**What you should do**
Reproduce the material verbatim from its first line through the line containing "dist [-0.002995, -0.000058]", and omit the pictures from your output.

**Dataset extract**
[Start of Attachment]

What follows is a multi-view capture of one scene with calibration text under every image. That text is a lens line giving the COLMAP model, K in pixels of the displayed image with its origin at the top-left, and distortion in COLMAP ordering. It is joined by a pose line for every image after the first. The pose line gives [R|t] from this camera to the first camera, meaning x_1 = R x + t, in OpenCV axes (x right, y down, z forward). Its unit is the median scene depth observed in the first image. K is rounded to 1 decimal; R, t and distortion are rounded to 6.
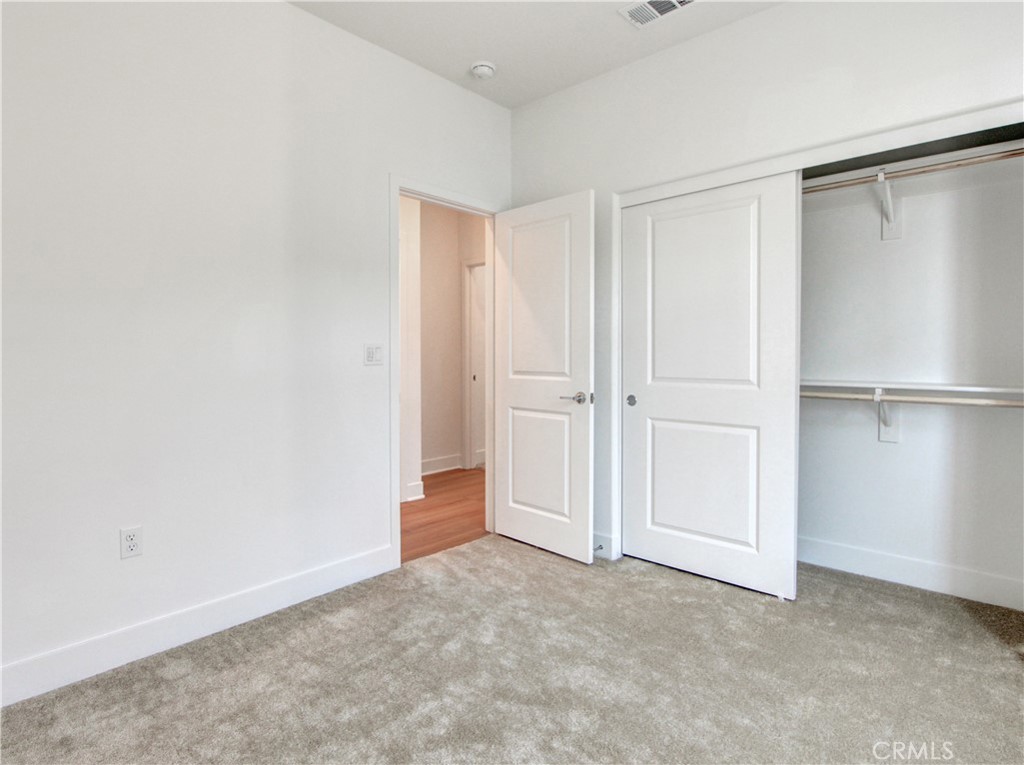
lens RADIAL K [[545.0, 0, 512.0], [0, 545.0, 382.5], [0, 0, 1]] dist [-0.002995, -0.000058]
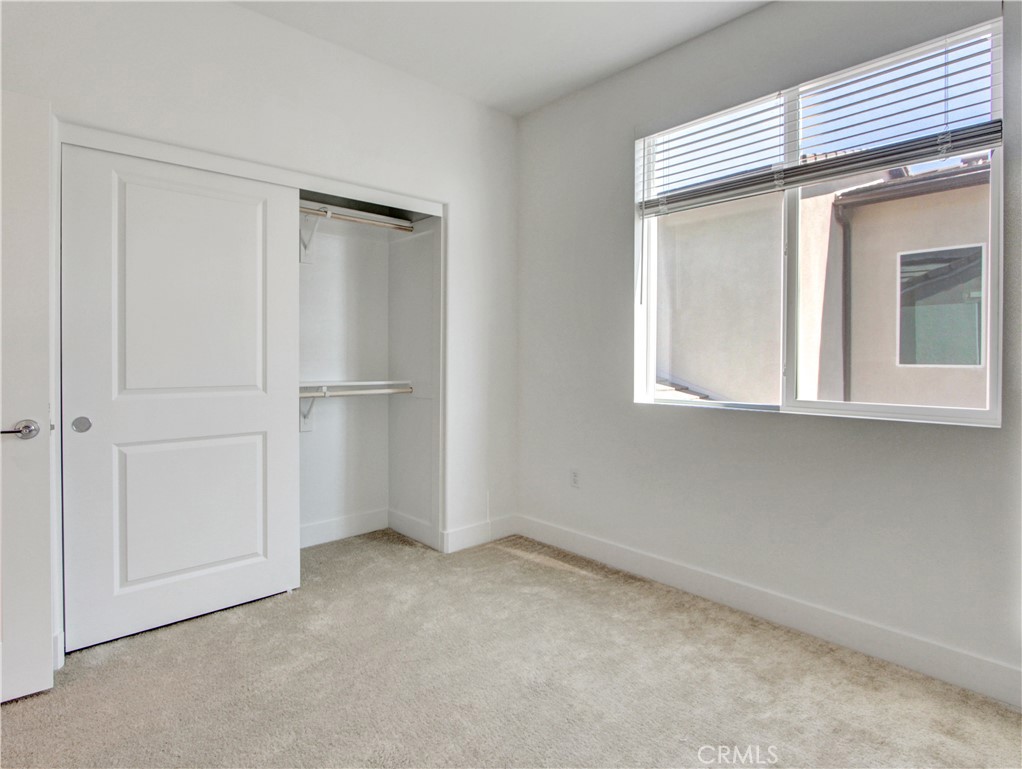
lens RADIAL K [[557.8, 0, 511.0], [0, 557.8, 384.5], [0, 0, 1]] dist [-0.001235, -0.000187]
pose [[0.096120, -0.045729, 0.994319, -0.532534], [0.053039, 0.997760, 0.040760, -0.022714], [-0.993956, 0.048820, 0.098330, 0.466863]]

[End of Attachment]

**Your solution**
What follows is a multi-view capture of one scene with calibration text under every image. That text is a lens line giving the COLMAP model, K in pixels of the displayed image with its origin at the top-left, and distortion in COLMAP ordering. It is joined by a pose line for every image after the first. The pose line gives [R|t] from this camera to the first camera, meaning x_1 = R x + t, in OpenCV axes (x right, y down, z forward). Its unit is the median scene depth observed in the first image. K is rounded to 1 decimal; R, t and distortion are rounded to 6.
lens RADIAL K [[545.0, 0, 512.0], [0, 545.0, 382.5], [0, 0, 1]] dist [-0.002995, -0.000058]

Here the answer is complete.